Most devs don't care, so it depends on the compiler default. However some people who are eagering for optimization will turn on -march=native to get the best profile out of the current running processor family. This is where the troubles come in

Const-me · on June 2, 2023

I touched that question in "Hardware Support" section, on page 6 of that article http://const.me/articles/simd/simd.pdf

TLDR: SSE1 and SSE2 are parts of the base AMD64 ISA, they are always available while compiling for 64 bits. SSE3, SSE4.1 are old, market penetration is very close to 100%, always available in practice. For the newer extensions like AVX and FMA, the optimal tradeoff depends on the product and the market.

iamcreasy · on June 2, 2023

Do I need to download the source and compile it using correct flags on the target system for optimal performance? In my previous institution they would download the commonly distributed R language binary and run as is on a brand new system, and I was wondering if recompiling from source would have made a difference.

Const-me · on June 2, 2023

I don’t know, it depends on the specific library.

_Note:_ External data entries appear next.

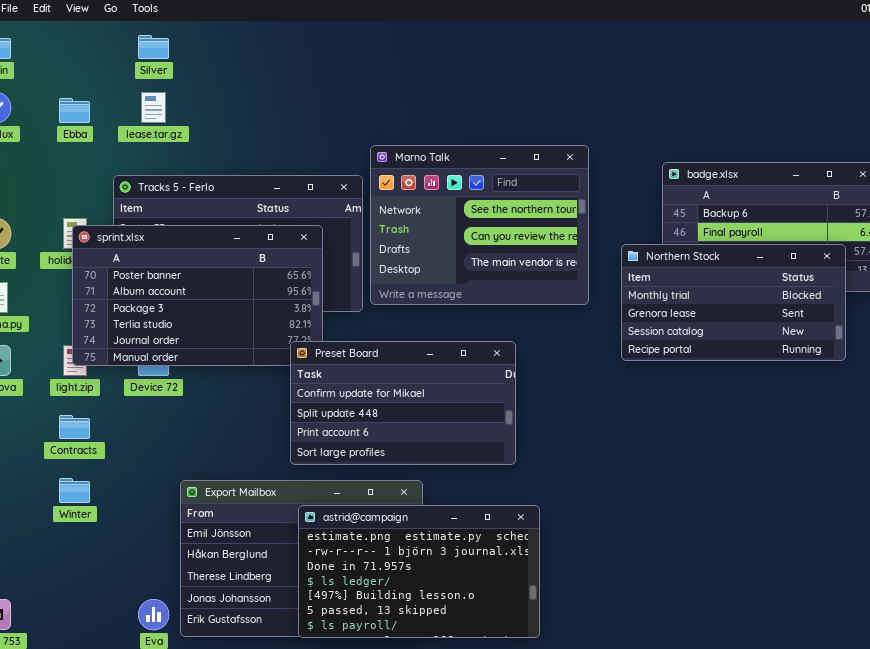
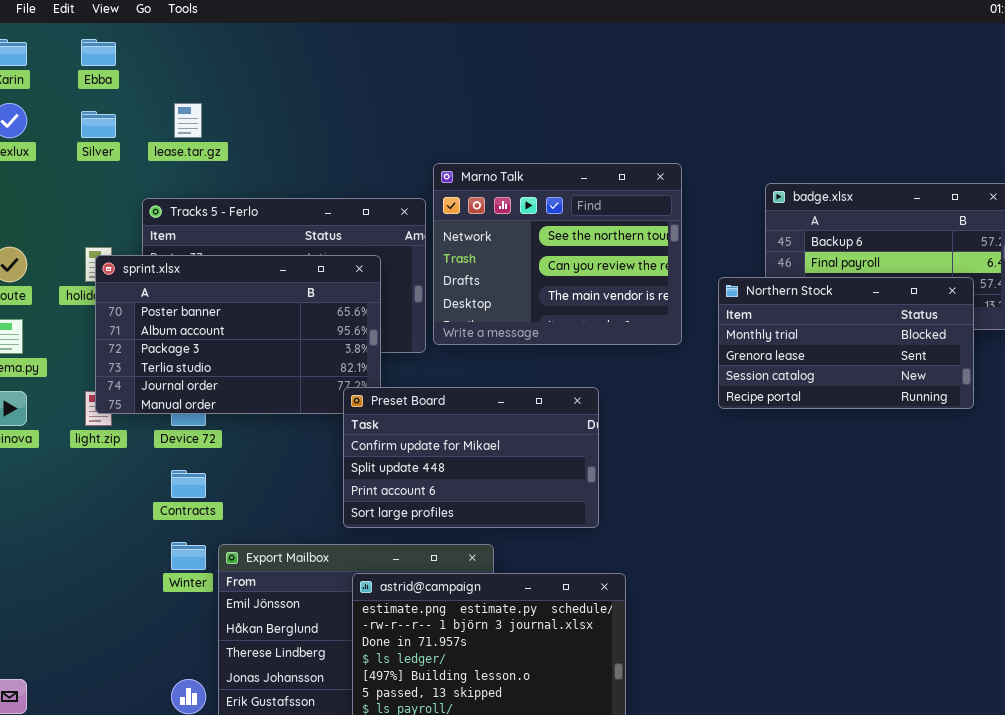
Silver: [138,35,169,59] -> [81,111,116,138], moved
Ebba: [59,98,90,123] -> [81,39,116,66], moved
Contracts: [59,415,90,439] -> [171,470,206,498], moved
Winter: [59,478,90,503] -> [171,542,206,570], moved

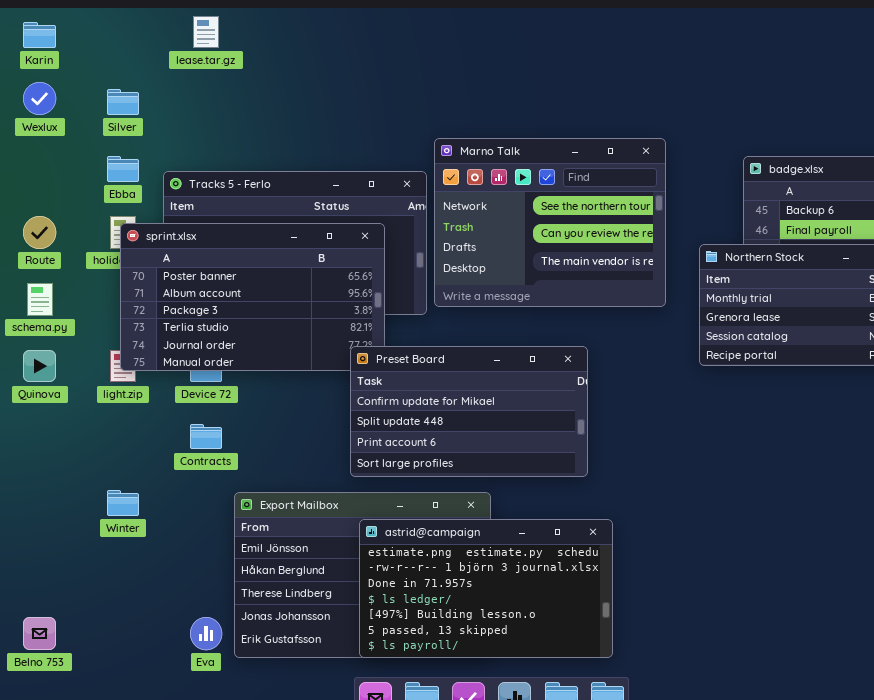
Ebba: [81,39,116,66] -> [107,156,139,182], moved
lease.tar.gz: [174,103,202,138] -> [193,16,219,48], moved
Winter: [171,542,206,570] -> [107,490,139,516], moved

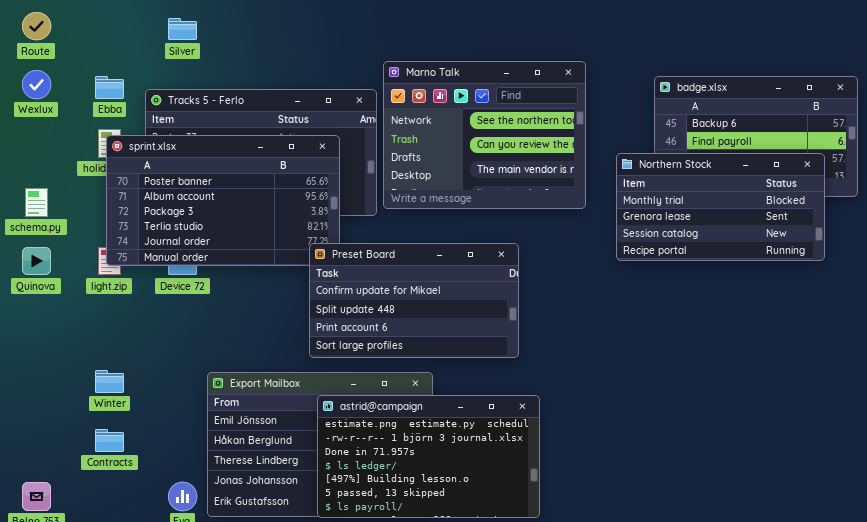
Wexlux: [23,82,56,115] -> [22,70,51,99], moved
Silver: [107,89,139,115] -> [168,18,197,40], moved
Route: [23,216,56,249] -> [22,12,51,40], moved
Contracts: [190,424,222,449] -> [95,429,124,452], moved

If they were compiling for least-common denominator like SSE2, recompiling with -march=native might make a difference. The exact amount of that difference depends heavily on the code.

Automatic vectorizers are limited, they only generating good vectorized code for pure vertical operations which handle long dense arrays of FP32 or FP64 values.

OTOH, some widely-used libraries like Eigen https://eigen.tuxfamily.org/index.php?title=Main_Page are using manually-written intrinsics under the hood, selecting an implementation with preprocessor macros. If your R library uses Eigen, compiling for AVX2 or AVX512 will probably cause a non-trivial performance win.

If your library uses runtime dispatch to select best implementation in runtime, and is compiled recently (i.e. you don’t have new instruction sets in your CPU which weren’t available back then), you’re unlikely to get much profit.

BTW, I’ve noticed C standard library implemented by VC++ uses runtime dispatch, functions like memcpy() are using AVX vectors internally, when supported.